Statistics Netherlands (CBS) reports that the Dutch economy grew by 0.1 percent in Q2 2015 relative to Q1. The growth figure is based on a first estimate using currently available data. Exports, investments and household consumption contributed in a positive manner, but the growth figure was pushed down when the volume of natural gas extracted in the Netherlands was reduced substantially. The Dutch government scaled down natural gas extraction to reduce the risk of earthquakes in the province of Groningen. As a result, the export of natural gas decreased and the import increased.
As CBS reported several weeks ago, the underlying picture of the Dutch economy remains positive. Currently, the economy is almost back at the level prior to the recession, which started in the latter half of 2008.
The rest of the news release deals with year-on-year comparisons
Year-on-year economic growth 1.6 percent
According to the first estimate, economic growth in the Netherlands was 1.6 percent up in Q2 from the same period last year. Exports, investments and household consumption accounted for the economic growth. The shift from gas extraction to import of natural gas had a downward effect on economic growth in Q2 2015 of approximately 0.5 percentage points.
More petroleum derivatives and transport equipment exported; natural gas exports dramatically down
Exports of products manufactured in the Netherlands grew at nearly the same rate in Q2 as re-exports (exports of previously imported products). The volume of petroleum derivatives and transport vehicles exported by the Netherlands was distinctly higher than in Q2 2014, but the volume of natural gas exports was significantly smaller. The Netherlands also exported more services.
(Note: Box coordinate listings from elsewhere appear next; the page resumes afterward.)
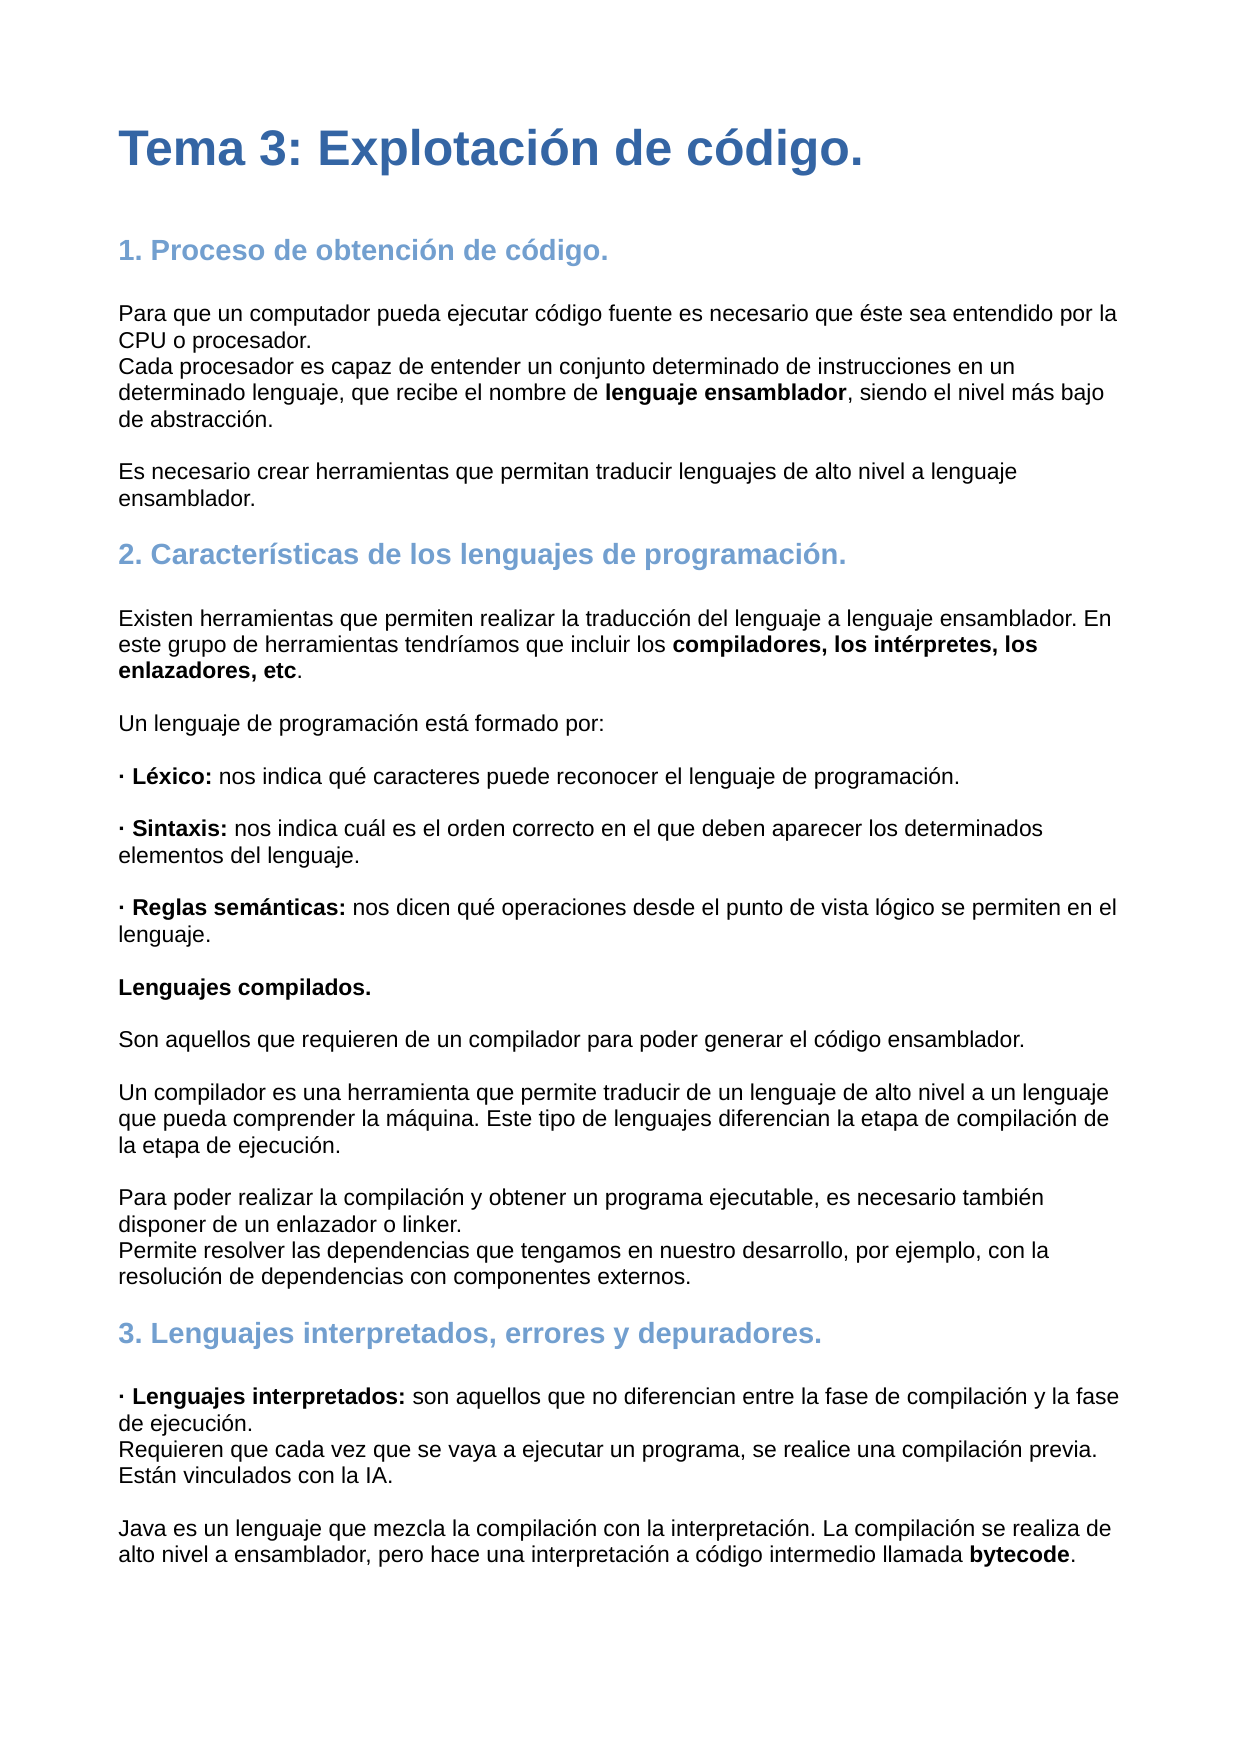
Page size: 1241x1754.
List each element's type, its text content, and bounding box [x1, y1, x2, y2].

text Un lenguaje de programación está formado por: [118, 710, 1122, 736]
text Son aquellos que requieren de un compilador para poder generar el código ensamblador. [118, 1026, 1122, 1052]
text Tema 3: Explotación de código. [118, 118, 1122, 176]
text 1. Proceso de obtención de código. [118, 233, 1122, 267]
text Java es un lenguaje que mezcla la compilación con la interpretación. La compilación se realiza de alto nivel a ensamblador, pero hace una interpretación a código intermedio llamada bytecode. [118, 1515, 1122, 1568]
text · Sintaxis: nos indica cuál es el orden correcto en el que deben aparecer los determinados elementos del lenguaje. [118, 815, 1122, 868]
text · Reglas semánticas: nos dicen qué operaciones desde el punto de vista lógico se permiten en el lenguaje. [118, 894, 1122, 947]
text Para poder realizar la compilación y obtener un programa ejecutable, es necesario también disponer de un enlazador o linker. [118, 1184, 1122, 1237]
text Requieren que cada vez que se vaya a ejecutar un programa, se realice una compilación previa. [118, 1436, 1122, 1462]
text Es necesario crear herramientas que permitan traducir lenguajes de alto nivel a lenguaje ensamblador. [118, 458, 1122, 511]
text Lenguajes compilados. [118, 973, 1122, 1000]
text 3. Lenguajes interpretados, errores y depuradores. [118, 1316, 1122, 1349]
text · Léxico: nos indica qué caracteres puede reconocer el lenguaje de programación. [118, 763, 1122, 789]
text Están vinculados con la IA. [118, 1462, 1122, 1488]
text Para que un computador pueda ejecutar código fuente es necesario que éste sea entendido por la CPU o procesador. [118, 300, 1122, 353]
text · Lenguajes interpretados: son aquellos que no diferencian entre la fase de compilación y la fase de ejecución. [118, 1383, 1122, 1436]
text Cada procesador es capaz de entender un conjunto determinado de instrucciones en un determinado lenguaje, que recibe el nombre de lenguaje ensamblador, siendo el nivel más bajo de abstracción. [118, 353, 1122, 432]
text Existen herramientas que permiten realizar la traducción del lenguaje a lenguaje ensamblador. En este grupo de herramientas tendríamos que incluir los compiladores, los intérpretes, los enlazadores, etc. [118, 604, 1122, 683]
text Un compilador es una herramienta que permite traducir de un lenguaje de alto nivel a un lenguaje que pueda comprender la máquina. Este tipo de lenguajes diferencian la etapa de compilación de la etapa de ejecución. [118, 1079, 1122, 1158]
text Permite resolver las dependencias que tengamos en nuestro desarrollo, por ejemplo, con la resolución de dependencias con componentes externos. [118, 1237, 1122, 1290]
text 2. Características de los lenguajes de programación. [118, 537, 1122, 571]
Imports of goods and services grew more rapidly than exports. Dutch import of natural gas, for example, increased substantially. This had a negative effect on the trade balance.
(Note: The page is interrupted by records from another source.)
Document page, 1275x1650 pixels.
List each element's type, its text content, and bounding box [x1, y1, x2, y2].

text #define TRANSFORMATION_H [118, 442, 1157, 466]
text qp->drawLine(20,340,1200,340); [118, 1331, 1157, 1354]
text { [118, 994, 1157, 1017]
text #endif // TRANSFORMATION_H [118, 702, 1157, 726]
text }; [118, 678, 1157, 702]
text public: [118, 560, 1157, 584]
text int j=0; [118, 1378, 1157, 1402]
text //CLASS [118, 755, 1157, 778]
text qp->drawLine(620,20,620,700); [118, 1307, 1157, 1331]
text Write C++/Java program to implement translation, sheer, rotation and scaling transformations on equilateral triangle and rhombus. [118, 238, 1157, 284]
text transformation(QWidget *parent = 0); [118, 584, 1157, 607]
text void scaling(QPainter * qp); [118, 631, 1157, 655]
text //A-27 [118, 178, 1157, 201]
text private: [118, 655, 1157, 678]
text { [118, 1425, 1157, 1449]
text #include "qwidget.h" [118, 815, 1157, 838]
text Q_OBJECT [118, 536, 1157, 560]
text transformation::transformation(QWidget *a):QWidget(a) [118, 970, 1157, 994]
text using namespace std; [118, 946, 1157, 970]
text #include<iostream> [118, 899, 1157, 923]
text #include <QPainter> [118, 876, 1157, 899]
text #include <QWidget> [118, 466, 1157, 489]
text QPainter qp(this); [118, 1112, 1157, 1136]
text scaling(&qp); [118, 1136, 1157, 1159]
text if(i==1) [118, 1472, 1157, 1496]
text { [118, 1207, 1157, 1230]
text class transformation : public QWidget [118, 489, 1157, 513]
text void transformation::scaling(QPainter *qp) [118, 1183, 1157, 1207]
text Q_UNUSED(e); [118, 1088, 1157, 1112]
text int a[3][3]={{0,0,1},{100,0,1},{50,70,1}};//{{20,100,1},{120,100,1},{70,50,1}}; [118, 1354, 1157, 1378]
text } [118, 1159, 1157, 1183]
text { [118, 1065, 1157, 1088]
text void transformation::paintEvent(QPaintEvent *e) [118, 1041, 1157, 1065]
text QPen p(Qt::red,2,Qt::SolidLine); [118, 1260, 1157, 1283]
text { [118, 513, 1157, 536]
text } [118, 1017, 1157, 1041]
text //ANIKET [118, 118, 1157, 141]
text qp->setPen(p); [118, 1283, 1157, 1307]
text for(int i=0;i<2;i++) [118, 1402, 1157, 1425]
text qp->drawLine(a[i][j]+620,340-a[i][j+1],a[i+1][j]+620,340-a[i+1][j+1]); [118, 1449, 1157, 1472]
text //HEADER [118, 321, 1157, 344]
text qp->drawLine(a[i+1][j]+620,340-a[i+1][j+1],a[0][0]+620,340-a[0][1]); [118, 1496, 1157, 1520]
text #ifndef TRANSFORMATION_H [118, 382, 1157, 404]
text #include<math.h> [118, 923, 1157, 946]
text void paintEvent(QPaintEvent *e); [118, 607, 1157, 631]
More invested in residential property and transport vehicles
Investments in residential property were significantly higher in Q2 than in the same period in 2014. Investments in transport vehicles - mainly lorries and semitrailers, etc - were also considerably higher.
Companies and institutions also invested more in machinery and installations, telecommunication and software. Manufacturers are positive about their future output. At the start of Q3, the capacity utilisation rate of manufacturing industry was at its highest level since the onset of the recession at the end of 2008. The mood among manufacturers is also more positive at the beginning of Q3 than at the beginning of Q2.
Consumers spend more on home furnishing articles and electrical appliances
Consumer spending was again higher in Q2 than in the same quarter of 2014. This is consistent with the modest improvement of employment also reported by CBS today and the recovery of the housing market. Consumer confidence also improved further in Q2 and in June the indicator was at the highest level in almost 8 years.
Dutch consumers spent more on furniture and electrical appliances. In Q2 more houses were sold than in the same quarter last year. Households also used more natural gas than last year and spent more on food. They also spent more on services, like house rent, public transport, visits to restaurants or hairdressers and insurance premiums. Spending on services accounts for more than half of total domestic consumer spending.
Output mineral extraction sector considerably down, substantial growth output construction sector
Output realised by the sector mineral extraction shrank notably. Output generated by the agricultural sector (especially horticulture) and the public sector also shrank. In the other sectors, output was up from one year previously.
The sectors construction and business services accounted for the best output results. The construction sector reaped the benefits from the recovering housing market. In the sector business services, temp agencies performed well. This is reflected in the employment figures CBS will publish today: again, the number of temp jobs has risen considerably.
The first estimate - 45 days after the end of each quarter - is solely based on information available at the time. After the publication of the first estimate, new information about the state of the Dutch economy is continually pouring in and is used to revise and update previous calculations. The second estimate will be published on Wednesday 23 September. In absolute terms, the adjustment of the second estimate relative to the first estimate averaged 0.1 percentage points over the past half decade. The two extremes ranged between –0.3 and +0.4 percentage points.
When a new calculation is published, CBS also publishes new, seasonally adjusted figures for quarters published earlier. The recalculation did not lead to adjustment of the data for the four preceding quarters.